# [THE TASK]
The reply should contain every entry below exactly as written, with no images.

[Document images with source code]
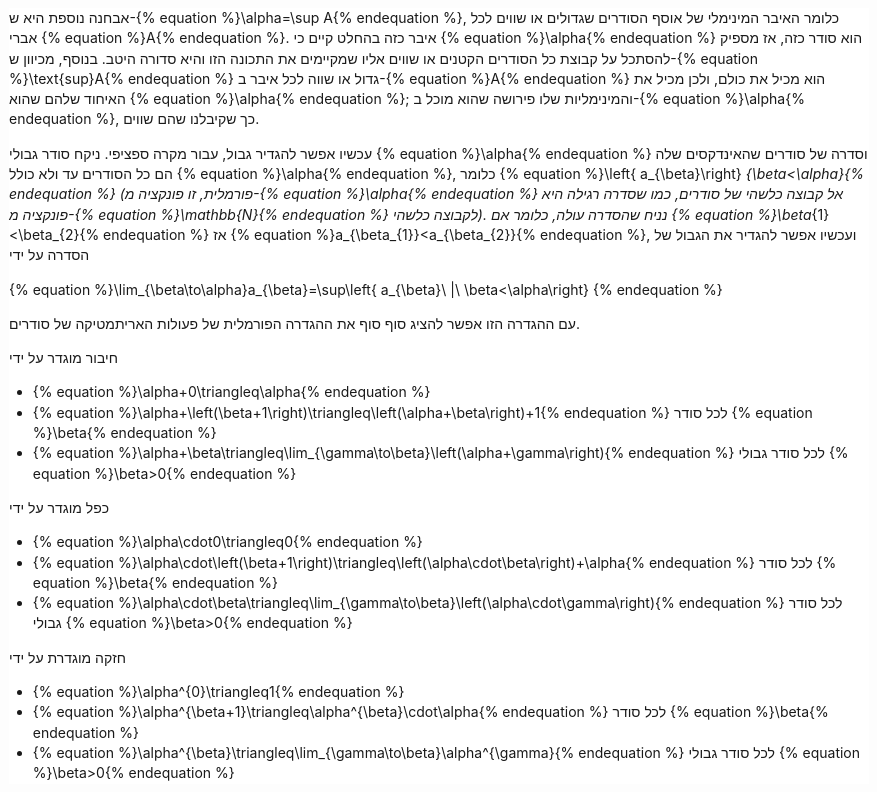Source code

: אבחנה נוספת היא ש-{% equation %}\alpha=\sup A{% endequation %}, כלומר האיבר המינימלי של אוסף הסודרים שגדולים או שווים לכל אברי {% equation %}A{% endequation %}. איבר כזה בהחלט קיים כי {% equation %}\alpha{% endequation %} הוא סודר כזה, אז מספיק להסתכל על קבוצת כל הסודרים הקטנים או שווים אליו שמקיימים את התכונה הזו והיא סדורה היטב. בנוסף, מכיוון ש-{% equation %}\text{sup}A{% endequation %} גדול או שווה לכל איבר ב-{% equation %}A{% endequation %} הוא מכיל את כולם, ולכן מכיל את האיחוד שלהם שהוא {% equation %}\alpha{% endequation %}; והמינימליות שלו פירושה שהוא מוכל ב-{% equation %}\alpha{% endequation %}, כך שקיבלנו שהם שווים.

עכשיו אפשר להגדיר גבול, עבור מקרה ספציפי. ניקח סודר גבולי {% equation %}\alpha{% endequation %} וסדרה של סודרים שהאינדקסים שלה הם כל הסודרים עד ולא כולל {% equation %}\alpha{% endequation %}, כלומר {% equation %}\left\{ a_{\beta}\right\} _{\beta<\alpha}{% endequation %} (פורמלית, זו פונקציה מ-{% equation %}\alpha{% endequation %} אל קבוצה כלשהי של סודרים, כמו שסדרה רגילה היא פונקציה מ-{% equation %}\mathbb{N}{% endequation %} לקבוצה כלשהי). נניח שהסדרה עולה, כלומר אם {% equation %}\beta_{1}<\beta_{2}{% endequation %} אז {% equation %}a_{\beta_{1}}<a_{\beta_{2}}{% endequation %}, ועכשיו אפשר להגדיר את הגבול של הסדרה על ידי

{% equation %}\lim_{\beta\to\alpha}a_{\beta}=\sup\left\{ a_{\beta}\ |\ \beta<\alpha\right\} {% endequation %}

עם ההגדרה הזו אפשר להציג סוף סוף את ההגדרה הפורמלית של פעולות האריתמטיקה של סודרים.

חיבור מוגדר על ידי

<ul> <li>{% equation %}\alpha+0\triangleq\alpha{% endequation %}</li>


<li>{% equation %}\alpha+\left(\beta+1\right)\triangleq\left(\alpha+\beta\right)+1{% endequation %} לכל סודר {% equation %}\beta{% endequation %}</li>


<li>{% equation %}\alpha+\beta\triangleq\lim_{\gamma\to\beta}\left(\alpha+\gamma\right){% endequation %} לכל סודר גבולי {% equation %}\beta>0{% endequation %}</li>

</ul>

כפל מוגדר על ידי

<ul> <li>{% equation %}\alpha\cdot0\triangleq0{% endequation %}</li>


<li>{% equation %}\alpha\cdot\left(\beta+1\right)\triangleq\left(\alpha\cdot\beta\right)+\alpha{% endequation %} לכל סודר {% equation %}\beta{% endequation %}</li>


<li>{% equation %}\alpha\cdot\beta\triangleq\lim_{\gamma\to\beta}\left(\alpha\cdot\gamma\right){% endequation %} לכל סודר גבולי {% equation %}\beta>0{% endequation %}</li>

</ul>

חזקה מוגדרת על ידי

<ul> <li>{% equation %}\alpha^{0}\triangleq1{% endequation %}</li>


<li>{% equation %}\alpha^{\beta+1}\triangleq\alpha^{\beta}\cdot\alpha{% endequation %} לכל סודר {% equation %}\beta{% endequation %}</li>


<li>{% equation %}\alpha^{\beta}\triangleq\lim_{\gamma\to\beta}\alpha^{\gamma}{% endequation %} לכל סודר גבולי {% equation %}\beta>0{% endequation %}</li>

</ul>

# [SOLUTION TO THIS PROBLEM]
Source code

: אבחנה נוספת היא ש-{% equation %}\alpha=\sup A{% endequation %}, כלומר האיבר המינימלי של אוסף הסודרים שגדולים או שווים לכל אברי {% equation %}A{% endequation %}. איבר כזה בהחלט קיים כי {% equation %}\alpha{% endequation %} הוא סודר כזה, אז מספיק להסתכל על קבוצת כל הסודרים הקטנים או שווים אליו שמקיימים את התכונה הזו והיא סדורה היטב. בנוסף, מכיוון ש-{% equation %}\text{sup}A{% endequation %} גדול או שווה לכל איבר ב-{% equation %}A{% endequation %} הוא מכיל את כולם, ולכן מכיל את האיחוד שלהם שהוא {% equation %}\alpha{% endequation %}; והמינימליות שלו פירושה שהוא מוכל ב-{% equation %}\alpha{% endequation %}, כך שקיבלנו שהם שווים.

עכשיו אפשר להגדיר גבול, עבור מקרה ספציפי. ניקח סודר גבולי {% equation %}\alpha{% endequation %} וסדרה של סודרים שהאינדקסים שלה הם כל הסודרים עד ולא כולל {% equation %}\alpha{% endequation %}, כלומר {% equation %}\left\{ a_{\beta}\right\} _{\beta<\alpha}{% endequation %} (פורמלית, זו פונקציה מ-{% equation %}\alpha{% endequation %} אל קבוצה כלשהי של סודרים, כמו שסדרה רגילה היא פונקציה מ-{% equation %}\mathbb{N}{% endequation %} לקבוצה כלשהי). נניח שהסדרה עולה, כלומר אם {% equation %}\beta_{1}<\beta_{2}{% endequation %} אז {% equation %}a_{\beta_{1}}<a_{\beta_{2}}{% endequation %}, ועכשיו אפשר להגדיר את הגבול של הסדרה על ידי

{% equation %}\lim_{\beta\to\alpha}a_{\beta}=\sup\left\{ a_{\beta}\ |\ \beta<\alpha\right\} {% endequation %}

עם ההגדרה הזו אפשר להציג סוף סוף את ההגדרה הפורמלית של פעולות האריתמטיקה של סודרים.

חיבור מוגדר על ידי

<ul> <li>{% equation %}\alpha+0\triangleq\alpha{% endequation %}</li>


<li>{% equation %}\alpha+\left(\beta+1\right)\triangleq\left(\alpha+\beta\right)+1{% endequation %} לכל סודר {% equation %}\beta{% endequation %}</li>


<li>{% equation %}\alpha+\beta\triangleq\lim_{\gamma\to\beta}\left(\alpha+\gamma\right){% endequation %} לכל סודר גבולי {% equation %}\beta>0{% endequation %}</li>

</ul>

כפל מוגדר על ידי

<ul> <li>{% equation %}\alpha\cdot0\triangleq0{% endequation %}</li>


<li>{% equation %}\alpha\cdot\left(\beta+1\right)\triangleq\left(\alpha\cdot\beta\right)+\alpha{% endequation %} לכל סודר {% equation %}\beta{% endequation %}</li>


<li>{% equation %}\alpha\cdot\beta\triangleq\lim_{\gamma\to\beta}\left(\alpha\cdot\gamma\right){% endequation %} לכל סודר גבולי {% equation %}\beta>0{% endequation %}</li>

</ul>

חזקה מוגדרת על ידי

<ul> <li>{% equation %}\alpha^{0}\triangleq1{% endequation %}</li>


<li>{% equation %}\alpha^{\beta+1}\triangleq\alpha^{\beta}\cdot\alpha{% endequation %} לכל סודר {% equation %}\beta{% endequation %}</li>


<li>{% equation %}\alpha^{\beta}\triangleq\lim_{\gamma\to\beta}\alpha^{\gamma}{% endequation %} לכל סודר גבולי {% equation %}\beta>0{% endequation %}</li>

</ul>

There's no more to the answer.